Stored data
Segment Open
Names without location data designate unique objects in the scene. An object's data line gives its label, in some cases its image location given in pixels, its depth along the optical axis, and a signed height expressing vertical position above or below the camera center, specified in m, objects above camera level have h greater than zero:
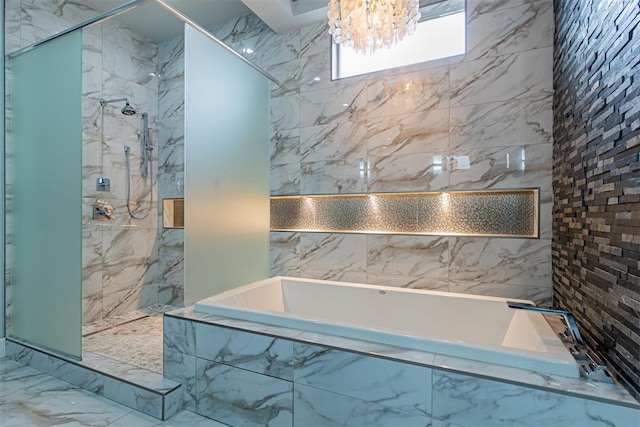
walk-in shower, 2.06 +0.42
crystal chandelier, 1.54 +0.94
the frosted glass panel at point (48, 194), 2.05 +0.14
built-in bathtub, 1.24 -0.55
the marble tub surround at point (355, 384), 1.07 -0.66
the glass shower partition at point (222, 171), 1.98 +0.30
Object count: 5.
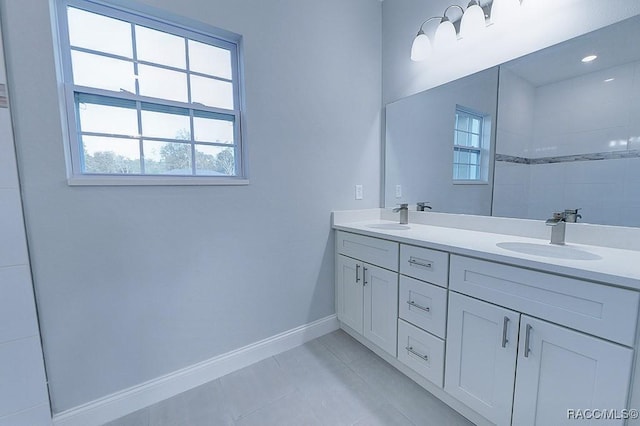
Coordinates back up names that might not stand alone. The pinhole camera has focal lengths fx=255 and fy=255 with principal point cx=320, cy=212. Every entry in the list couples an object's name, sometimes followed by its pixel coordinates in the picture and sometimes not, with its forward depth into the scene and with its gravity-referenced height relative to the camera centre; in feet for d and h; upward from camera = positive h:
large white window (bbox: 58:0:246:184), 3.96 +1.54
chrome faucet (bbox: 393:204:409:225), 6.51 -0.71
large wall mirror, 3.62 +0.90
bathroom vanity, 2.61 -1.74
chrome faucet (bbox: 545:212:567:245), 3.95 -0.63
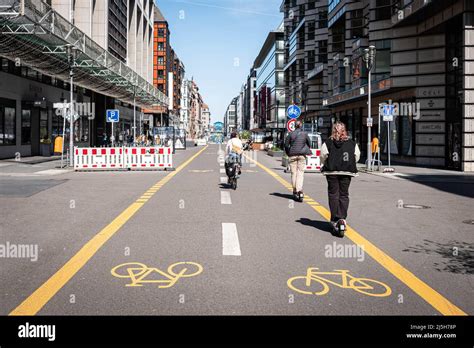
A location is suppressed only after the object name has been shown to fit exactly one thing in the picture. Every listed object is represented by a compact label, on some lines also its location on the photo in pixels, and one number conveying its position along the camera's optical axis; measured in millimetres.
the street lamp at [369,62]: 25958
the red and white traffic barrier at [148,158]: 24125
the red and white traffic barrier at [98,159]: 23688
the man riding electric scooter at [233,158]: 15266
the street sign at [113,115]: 33616
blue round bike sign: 25756
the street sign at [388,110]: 24672
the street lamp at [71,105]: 25359
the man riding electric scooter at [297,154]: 12828
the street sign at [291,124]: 26562
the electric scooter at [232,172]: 15211
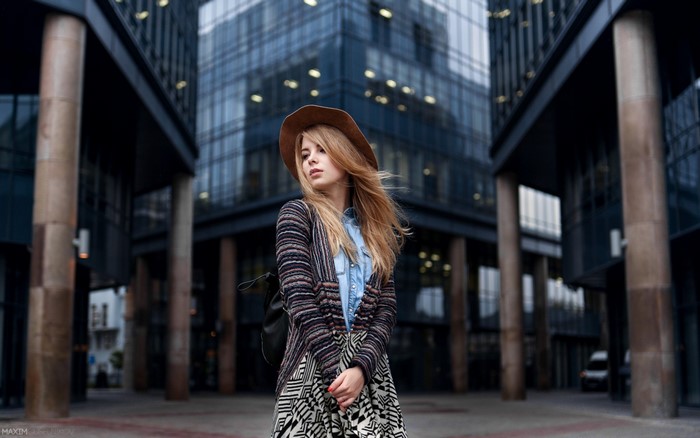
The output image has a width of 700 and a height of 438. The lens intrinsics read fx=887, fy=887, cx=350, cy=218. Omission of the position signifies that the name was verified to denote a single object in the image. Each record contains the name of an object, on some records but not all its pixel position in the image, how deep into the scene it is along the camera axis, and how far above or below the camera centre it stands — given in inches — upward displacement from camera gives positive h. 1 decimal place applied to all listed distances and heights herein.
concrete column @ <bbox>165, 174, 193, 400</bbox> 1259.8 +75.2
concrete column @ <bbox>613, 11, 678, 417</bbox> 725.3 +101.9
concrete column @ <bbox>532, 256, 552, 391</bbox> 1862.7 +27.4
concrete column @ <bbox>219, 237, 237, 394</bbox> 1654.8 +44.4
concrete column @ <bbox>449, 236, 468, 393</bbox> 1690.5 +47.9
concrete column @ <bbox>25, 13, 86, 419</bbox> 732.0 +104.0
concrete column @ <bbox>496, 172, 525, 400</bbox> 1272.1 +69.3
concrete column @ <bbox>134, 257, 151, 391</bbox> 1867.6 +36.8
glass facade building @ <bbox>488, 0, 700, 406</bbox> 837.8 +260.6
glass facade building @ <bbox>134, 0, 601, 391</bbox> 1590.8 +363.3
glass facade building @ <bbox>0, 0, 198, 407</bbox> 873.5 +266.4
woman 114.3 +7.6
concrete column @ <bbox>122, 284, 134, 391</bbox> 1989.4 -10.7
Segment Closed
EXERCISE PROMPT
Identify the lines above with the word "shower". Copy them.

RESPONSE
walk-in shower, 2.06 +0.42
the glass shower partition at point (222, 171), 1.98 +0.30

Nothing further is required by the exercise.